THE BEST CRAZIES (according to the Penguin List)
One Flew Over the Cuckoo’s Nest
Ken Kesey. This book made a pretty good movie, but I think it was because Jack Nicholson is a good and crazy actor.
The Diary of a Madman
Nikolai Gogol
Wide Sargasso Sea
Jean Rhys. I didn’t much care for this one, but I did read it. Click on the title to read my thoughts when I read it.
Crime and Punishment
Fyodor Dostoyevsky
Notes From Underground
Fyodor Dostoyevsky
BEST CRAZIES (according to Semicolon)
Crime and Punishment by Fyodor Dostoyevsky. Yes, I’ll agree on this one. Russian crazies are the best, anyway. It may make me sound xenophobic, but I think after reading several Russian novels and watching Russian current events for most of my life that maybe Russians themselves are half crazy. Or maybe, to paraphrase Bilbo, only half of them are half crazy, and the other half are half sane.

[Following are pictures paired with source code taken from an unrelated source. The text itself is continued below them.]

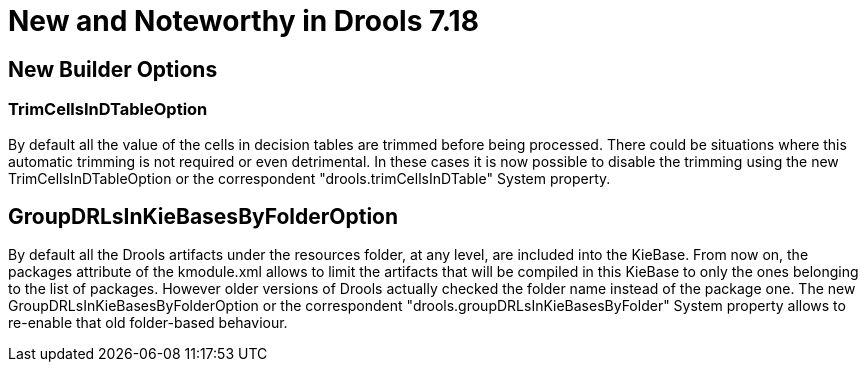 [[_drools.releasenotesdrools.7.18.0]]

= New and Noteworthy in Drools 7.18

== New Builder Options

=== TrimCellsInDTableOption

By default all the value of the cells in decision tables are trimmed before being processed. There could be situations where
this automatic trimming is not required or even detrimental. In these cases it is now possible to disable the trimming using
the new TrimCellsInDTableOption or the correspondent "drools.trimCellsInDTable" System property.

== GroupDRLsInKieBasesByFolderOption

By default all the Drools artifacts under the resources folder, at any level, are included into the KieBase.
From now on, the packages attribute of the kmodule.xml allows to limit the artifacts that will be compiled in this KieBase
to only the ones belonging to the list of packages. However older versions of Drools actually checked the folder
name instead of the package one. The new  GroupDRLsInKieBasesByFolderOption or the correspondent
"drools.groupDRLsInKieBasesByFolder" System property allows to re-enable that old folder-based behaviour.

Don Quixote de la Mancha by Miguel Cervantes. Don Quixote is the Most Lovable Crazy. Of course, there is some debate as whether he was crazy or whether he was sane and the rest of us are crazy. Take your pick.

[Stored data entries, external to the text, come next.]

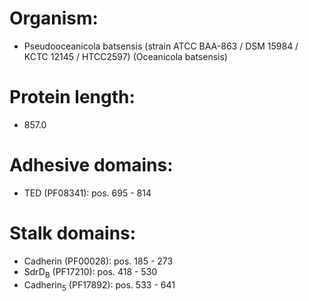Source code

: * Organism:
- Pseudooceanicola batsensis (strain ATCC BAA-863 / DSM 15984 / KCTC 12145 / HTCC2597) (Oceanicola batsensis)
* Protein length:
- 857.0
* Adhesive domains:
- TED (PF08341): pos. 695 - 814
* Stalk domains:
- Cadherin (PF00028): pos. 185 - 273
- SdrD_B (PF17210): pos. 418 - 530
- Cadherin_5 (PF17892): pos. 533 - 641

Short Stories by Edgar Allan Poe. Here we have several choices. Most of Poe’s protagonists are a bit mad. Think: The Tell-Tale Heart, The Cask of Amontillado, The Fall of the House of Usher, The Pit and the Pendulum. All insane–or at least driven into madness.
The Wind in the Willows by Kenneth Grahame. Toad is a bit of a megalomaniac, isn’t he? But he’s loveable, like Don Quixote.
I Never Promised You a Rose Garden by Hannah Green. Climb inside the head of a schitzophrenic girl who hears voices and has an imaginary life you wouldn’t believe. The treatment practices in this book are bit dated as far as I am aware, but the symptoms of mental illness are described accurately and vividly, I think.
I have almost bought that Poe book for the last 2 years just because I love the illustrations. I have so many Poe books…but what’s one more!?!?!?